- TRECHO FORNECIDO -
Não surpreende que alguns dos momentos mais importantes
são aqueles em que o filme parece estar simplesmente
tomando um desvio. Assim, a seqüência sobre
Watergate com seu senso de ultraje e absurdo crescente
termina por funcionar como o coração do
filme. Da mesma forma como o desvio pela máfia
italiana e a imitação de John Turturro
do Marlon Brando de O Poderoso Chefão
seja o ponto em que o filme deixa mais claro para que
veio. Estamos num universo de imagens mercantilizadas,
de estereótipos para consumo rápido. Turturro
reclama do lado poser dos rappers enquanto
ele mesmo está fazendo uma operação
mimética que tem menos a ver com gangsteres do
que com uma imagem romantizada que o cinema construiu
deles. O filme todo é construído sobre
figuras clichês do cientista alemão: da
imitação de Martha Stewart da Ellen Barkin
ao negro bem dotado que funciona como objeto sexual,
passando pela parada variada de lésbicas. Que
o filme comece com um plano não do jovem executivo
negro bem sucedido, mas do seu amigo que aparenta ser
alguma espécie de estagiário subalterno
indo buscar café para o patrão, certamente
não é acidente. As imagens aqui tentam
se apresentar sempre dentro de uma calculada banalidade
auto-explicativa que simplifica as situações,
só que Lee as insere dentro de um contexto que
sabota o processo. Se a maior parte dos personagens
do Lee acredita – erroneamente – que tudo sabe, aqui
eles são ávidos consumidores de imagens
que confirmam este estado das coisas: elas ajudam a
estabelecer a crise ética e familiar que está
no centro das preocupações de Lee ao confirmar
um estado de complacência. Estas imagens querem
ser donas da narrativa, nos apontar para onde e para
o que olhar, mas Lee procede por sabotá-las.

- O QUE SE PEDE -
Prossiga a redação da crítica de cinema a partir da última frase apresentada. O material apresentado a seguir não tem relação com a crítica de cinema.

- INFORMAÇÕES FORNECIDAS -
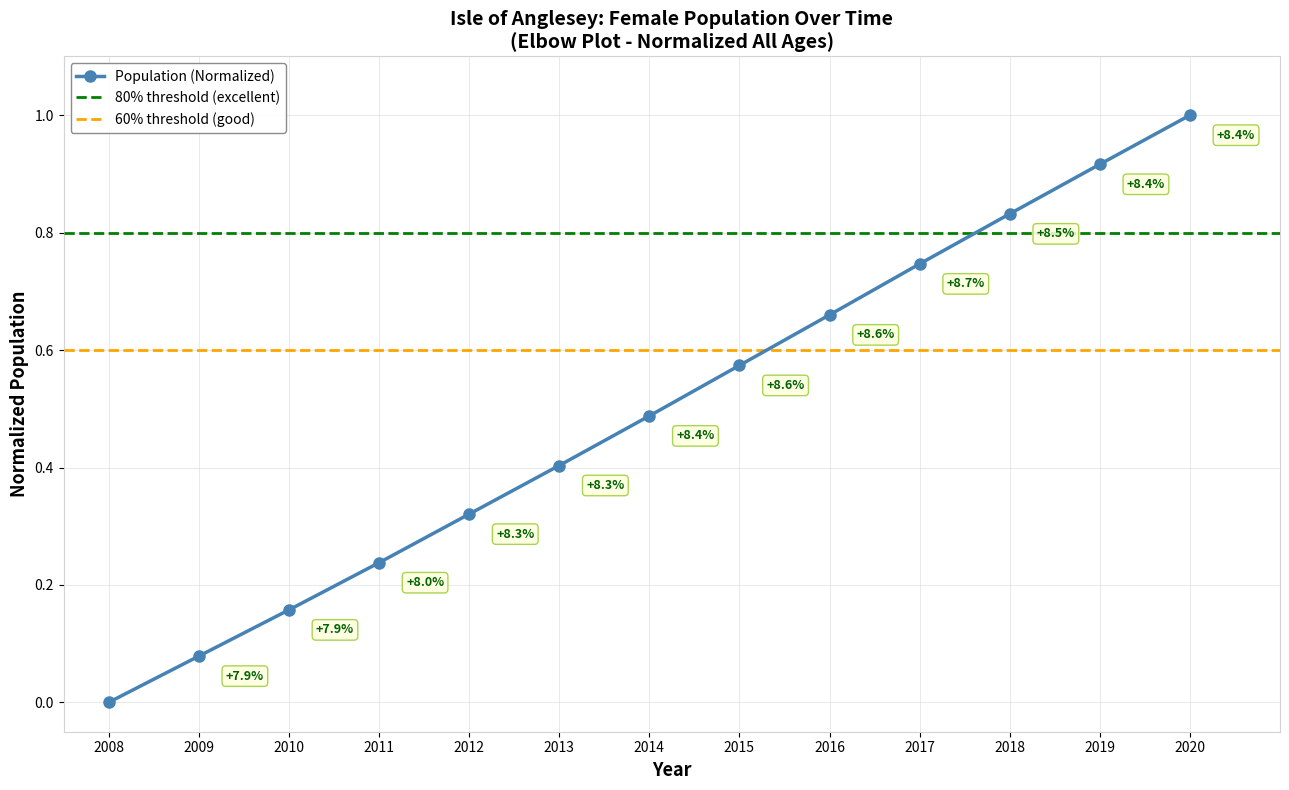

Which category has the lowest value across all series?

2008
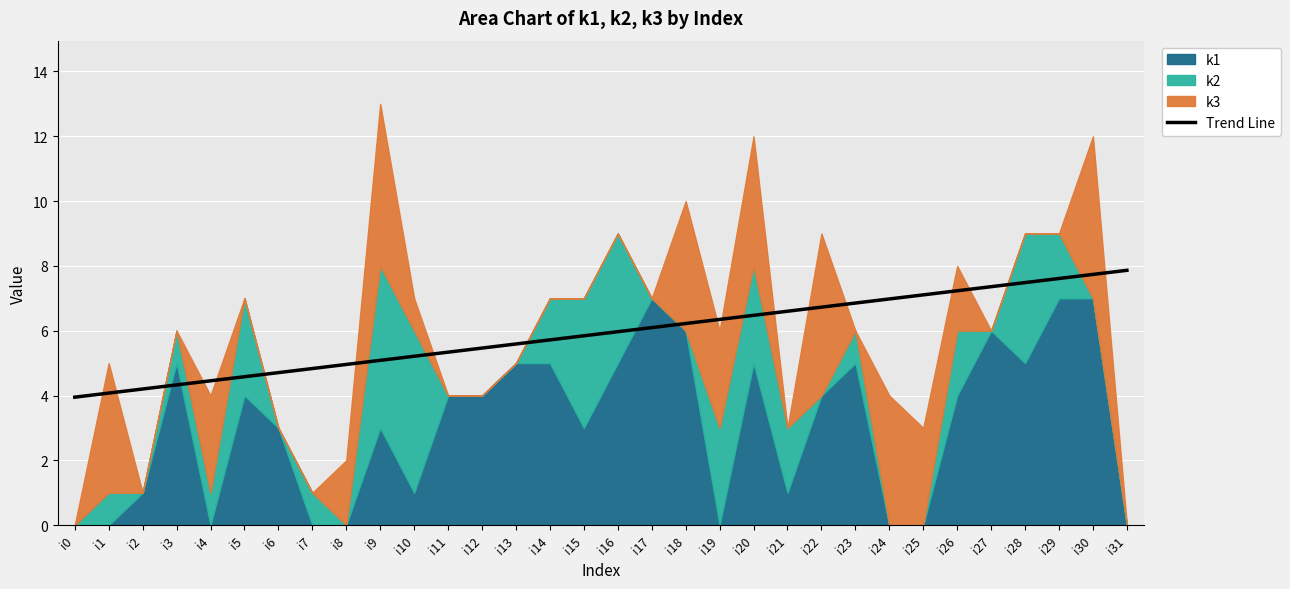

True or false: the data shows 7.6 at i29.

True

- RESPOSTA DO EXERCÍCIO -
Logo no começo, quando o alemão se suicida,
vemos ele cair por sobre a barraca de um vendedor de
rua; nenhum dos personagens parece notar (e, a julgar
pelos artigos que saíram, nenhum dos críticos),
mas o corpo morto do vendedor está por baixo
dele, o que Lee nos revela num close rápido,
e a cena logo depois retorna ao seu andar normal com
aquela morte sem importância (afinal, o
corpo não pertence a um personagem integrado
à narrativa) sendo esquecida. Colocadas no meio
do conflito, no tom passional-exagerado que Lee impõe,
estas imagens se implodem dando lugar ao filme que existe
na intersecção de todos estes elementos.
Filipe Furtado
(DVD/VHS
Columbia)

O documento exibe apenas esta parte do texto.